Book review: Elizabeth Strout looks deeply into the mysteries of love
In her new novella My Name Is Lucy Barton, the Pulitzer Prize-winner writes prose so spare and profound it reads like scripture
My Name Is Lucy Barton
by Elizabeth Strout
In the latest novel from Pulitzer Prize-winner Elizabeth Strout, an aspiring writer named Lucy Barton has had an emergency appendectomy after which complications keep her in the hospital for nine weeks. This gives her the occasion to reflect on many things. One is her childhood, marked by cruelty and hardship. Another is the kind of books she likes best.
“I like writers who try to tell you something truthful,” explains Lucy.
My Name Is Lucy Barton is a short novel about love, particularly the complicated love between mothers and daughters, but also simpler, more sudden bonds: between a patient and a caring doctor, between a bullied sixth grader and a sharp-eyed social studies teacher, between a New York apartment dweller and the elegant older man who lives on the top floor. It evokes these connections in a style so spare, so pure and so profound the book almost seems to be a kind of scripture, albeit a very down-to-earth and unpretentious one.
Despite all we learn about Lucy’s difficult childhood – the family of five lived in her great-uncle’s garage; she was often left locked in the cab of a truck for a whole day while her parents went to work; her father was subject to spells of insanity due to PTSD – she is deeply comforted by her mother’s presence. They gossip about former neighbours, make up nicknames for the nurses, have an argument about the death of Elvis Presley. “A poor boy from Tupelo who loved his mama,” Lucy quotes her mother as saying, tacking on a similar description of herself. “A poor girl from Amgash who loved her mama too.”

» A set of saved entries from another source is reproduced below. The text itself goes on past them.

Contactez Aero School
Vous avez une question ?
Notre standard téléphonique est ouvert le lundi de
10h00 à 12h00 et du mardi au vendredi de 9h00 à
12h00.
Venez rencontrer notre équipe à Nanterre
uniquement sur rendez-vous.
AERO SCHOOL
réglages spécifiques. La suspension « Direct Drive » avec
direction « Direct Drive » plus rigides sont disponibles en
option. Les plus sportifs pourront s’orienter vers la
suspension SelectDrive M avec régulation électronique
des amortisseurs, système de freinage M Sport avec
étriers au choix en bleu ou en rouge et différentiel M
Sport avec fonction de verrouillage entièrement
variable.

Like the author’s Pulitzer-winning Olive Kitteridge (adapted for an HBO mini series last year) and The Burgess Boys, My Name Is Lucy Barton portrays flawed characters with respect and humanity. But while the two previous books brought whole communities into focus, the current novel is very much a one-woman show. Though the second world war, the Aids epidemic and 9/11 play glancing roles in the narrative, the focus remains tightly on Lucy’s family life and friendships, before, during, and then in the decades after her hospitalisation.

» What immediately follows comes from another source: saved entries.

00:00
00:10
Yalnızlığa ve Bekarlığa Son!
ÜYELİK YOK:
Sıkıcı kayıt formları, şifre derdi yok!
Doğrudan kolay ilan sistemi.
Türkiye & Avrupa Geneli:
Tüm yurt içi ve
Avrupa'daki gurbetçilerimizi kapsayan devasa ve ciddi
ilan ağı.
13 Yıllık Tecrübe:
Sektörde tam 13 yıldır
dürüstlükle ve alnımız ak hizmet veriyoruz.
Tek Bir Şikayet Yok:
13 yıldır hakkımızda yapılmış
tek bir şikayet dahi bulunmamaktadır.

By the end of the book, we learn that Lucy has become a successful writer, with good reviews, significant income and appearances on national TV shows. She traces finding her vocation to a book she read in third grade: a character named Tilly, treated badly by the other girls simply because she is dirty and poor. “And I thought: I will write and people will not feel so alone!”
My Name Is Lucy Barton achieves that objective exactly.